--- start TEXT ---

“What separates us from the animals, what separates us from the chaos, is our ability to mourn people we have never met.”
A person having compassionate feelings for fellow human beings cannot forget the gruesome killings that had come to light during 2005-06, in Noida’s Nithari village in Uttar Pradesh, where children and women disappeared and later their body parts were found in a drain outside the residence of businessman Moninder Singh Pandher in sector-31. It was revealed that Pandher’s servant, Surender Koli, had been raping and killing the children and women, even eating their body parts after cooking them.
Rabindranath Tagore once said, “Satan cannot enter unless there is a flaw.” The series of kidnappings, rapes and murders of people, mostly minor girls had a flaw. The flaw was that the victims belonged to poor families; obviously, they had to be voiceless before the deaf and dumb Noida police, who did not take the cognisance of the parents of missing children and did not take action on time.
The families of the missing children accused the police of negligence, corruption and dereliction of duty. The situation at Nithari aggravated as an angry mob of village fought pitched battles with the police just outside the residence of the accused Moninder Singh Pandher.
In the result of the mounting pressure on December 26, 2006, Pandher was picked up by the police and on December 27, Pandher’s servant Surinder Koli was too picked up in connection with the disappearance of the minor girl, Payal. During interrogation, Koli confessed to having killed the children through strangulation. He would then rape them before taking the bodies to his personal washroom and dismembering them. Koli had even confessed the crime of cannibalism.

--- end TEXT ---
--- start DATASET RECORDS ---

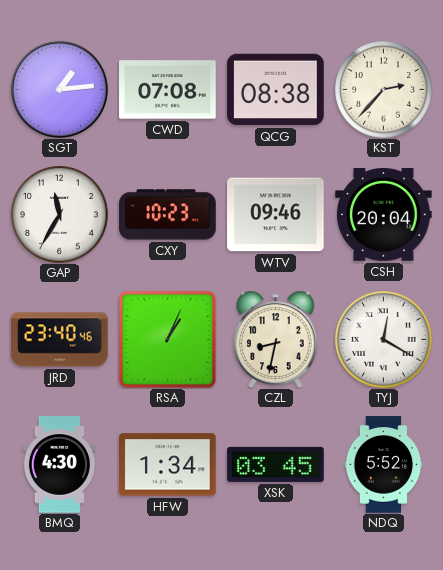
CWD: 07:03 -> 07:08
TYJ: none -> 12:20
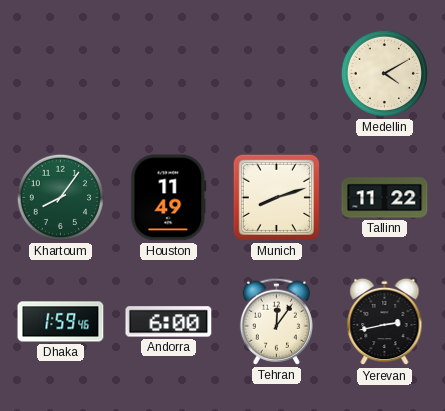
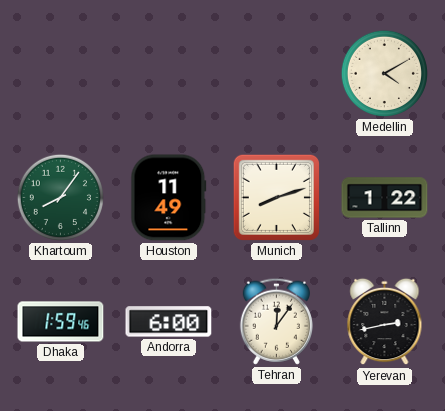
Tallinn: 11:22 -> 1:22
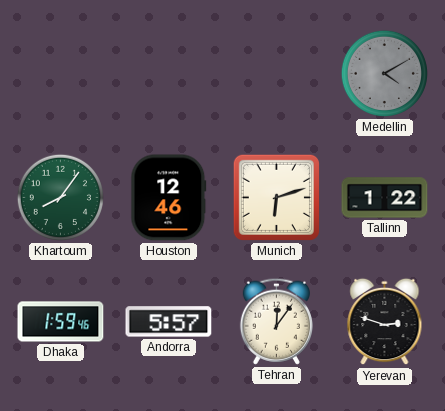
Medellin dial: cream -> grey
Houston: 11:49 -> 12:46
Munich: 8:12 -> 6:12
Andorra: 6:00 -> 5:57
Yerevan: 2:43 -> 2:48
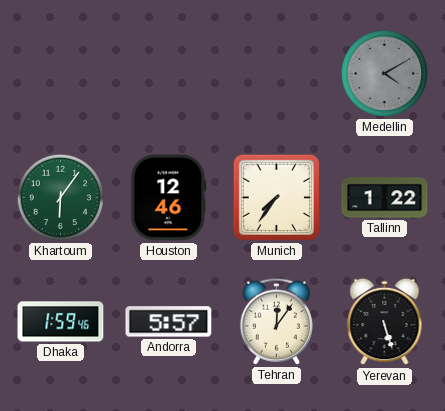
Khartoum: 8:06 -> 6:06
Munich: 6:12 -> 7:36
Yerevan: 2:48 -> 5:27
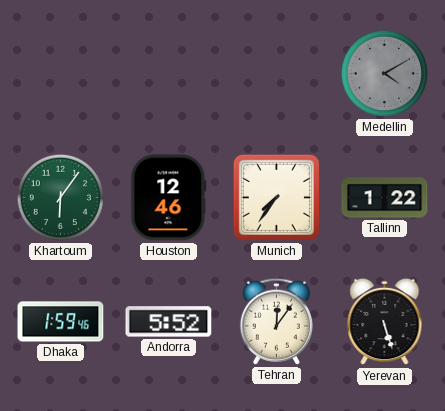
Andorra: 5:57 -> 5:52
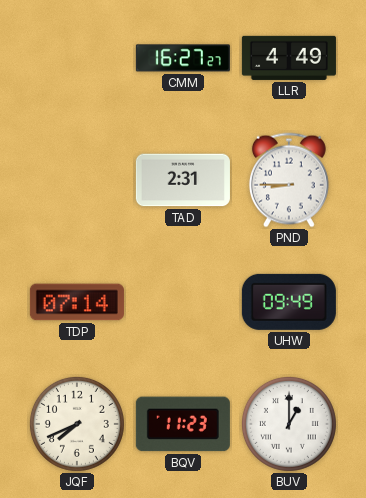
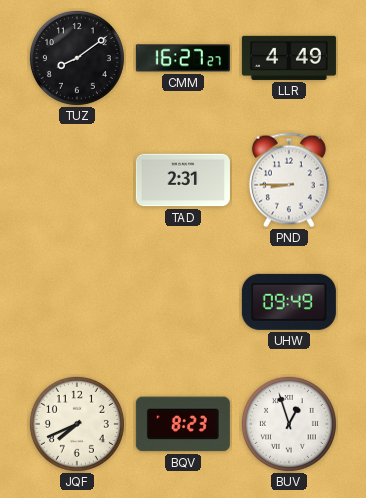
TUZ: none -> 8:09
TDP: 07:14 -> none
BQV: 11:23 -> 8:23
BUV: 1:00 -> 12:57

--- end DATASET RECORDS ---

# PROBLEMS AND TASKS
a) In the article on the Nithari killings, rewrite the paragraph beginning "The families of the missing children" more briefly, keeping its main facts.
b) According to the article on the Nithari killings, on what date did the police pick up Moninder Singh Pandher?
c) Extend the article on the Nithari killings, picking up after its last sentence.

# RESPONSES FOR EACH TASK
a) The missing children's families accused the police of negligence, corruption and dereliction of duty. Tensions at Nithari grew as an angry village mob fought pitched battles with the police outside the home of the accused, Moninder Singh Pandher.

b) December 26, 2006.

c)
After Koli’s confession, police started digging up the nearby land area and discovered the children’s bodies in a drain near Pandher’s house. Viewing the seriousness of the situation, the Central Government constituted the inquiry committee. After the mounting pressure from the Central Government, the Uttar Pradesh Government decided to hand over the inquiry to Central Bureau of Investigation (CBI). On January 17, 2007, the inquiry committee submitted its report indicating the Uttar Pradesh police for gross negligence in handling the cases of missing children. Consequently, the UP government suspended two superintendents of police and dismissed six policemen for dereliction of duty.
In the first Nithari killings case pertaining to a 14-year-old Rimpa Halder, Koli was sentenced to death along with his employer Moninder Singh Pandher by the Ghaziabad court on February 13, 2009. The Allahabad High Court had confirmed Koli’s death sentence on September 11, 2009, while acquitting Pandher of the charges. The Supreme Court bench comprising Justices Markandey Katju and Gyan Sudha Mishra upheld the death sentence of Koli on February 15, 2011, saying the case was “horrifying” and “barbaric” and “no mercy can be shown to him.” The bench also said, “Koli has not retracted his confessional statement” and the circumstances in which the crime was committed was “premeditated” and falling in the “rarest of the rare category.”
On May 7, 2011, Koli moved a mercy petition before the President of India but Koli’s mercy petition was rejected by President Pranab Mukherjee on July 20, 2014. On September 3, 2014, the court issued a death warrant against Koli. On September 4, 2014, Koli was transferred to Meerut jail because of the absence of hanging facilities in Dasna jail. Koli was to be hanged on September 12, 2014. Meerut jail superintendent S.M. Rizvi reportedly said that the hook and loop to hang Koli had arrived from Naini central jail.
However, those of you who do not believe in miracles or chamatkars may now start believing as to how senior advocate Indira Jaising got midnight reprieve for convict Koli.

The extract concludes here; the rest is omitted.